Trading is not that complicated. To avoid losing money, or rather to avoid a margin call, you just need to strictly adhere to one discipline.

Do not short in an uptrend, and do not go long in a downtrend. If you want to make money, do the opposite: go long in an uptrend and short in a downtrend. The original words of Livermore are to find the direction of least resistance.

So the questions are clear:

How to define an uptrend or a downtrend? (Trends must have a clear definition)

How to define what trend the current level is? (Quarterly, monthly, weekly, daily, hourly)

What are the trends at larger or smaller levels? (Follow the larger level, mimic the smaller level)

How to lock in your trading battlefield at what level? (Fully consider your personality traits)

How to determine when the trend at this level ends and a new trend begins? (What should the clear level reversal signals be?)

How to make the decision to enter a trade? (Sufficient technical characteristics including wave structure, candlestick patterns, probability statistics)

How to hold positions? (Is there a fitting reference pattern to give yourself confidence?)
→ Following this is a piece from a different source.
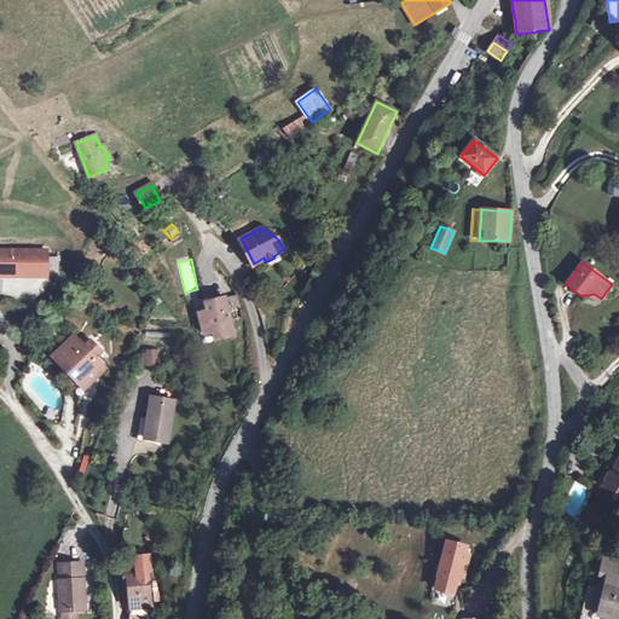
[(237,295),(225,299),(229,313),(241,310),(237,295)]
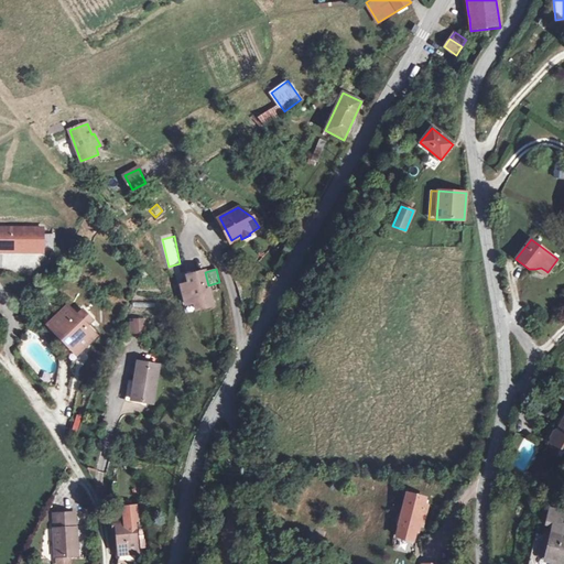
[(205,272),(187,277),(188,283),(181,285),(186,304),(194,303),(196,310),(214,305),(208,285),(205,272)]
How to take profits? (Are there reversal signals at the same level? Has passive defense been triggered? Has the target been reached?)

With the above analytical skills, the trading system emerges. This is just a simple explanation, but the real difficulty lies in the fact that there is a huge gap between cognition and execution. People always fall into greed, anger, ignorance, sloth, and doubt, rooted in incorrect understanding that is not true knowledge, making it difficult to implement, and the cultivation of one's character does not keep pace. However, if one is overly tenacious on the wrong path, there will inevitably be only one result: a margin call and losing everything.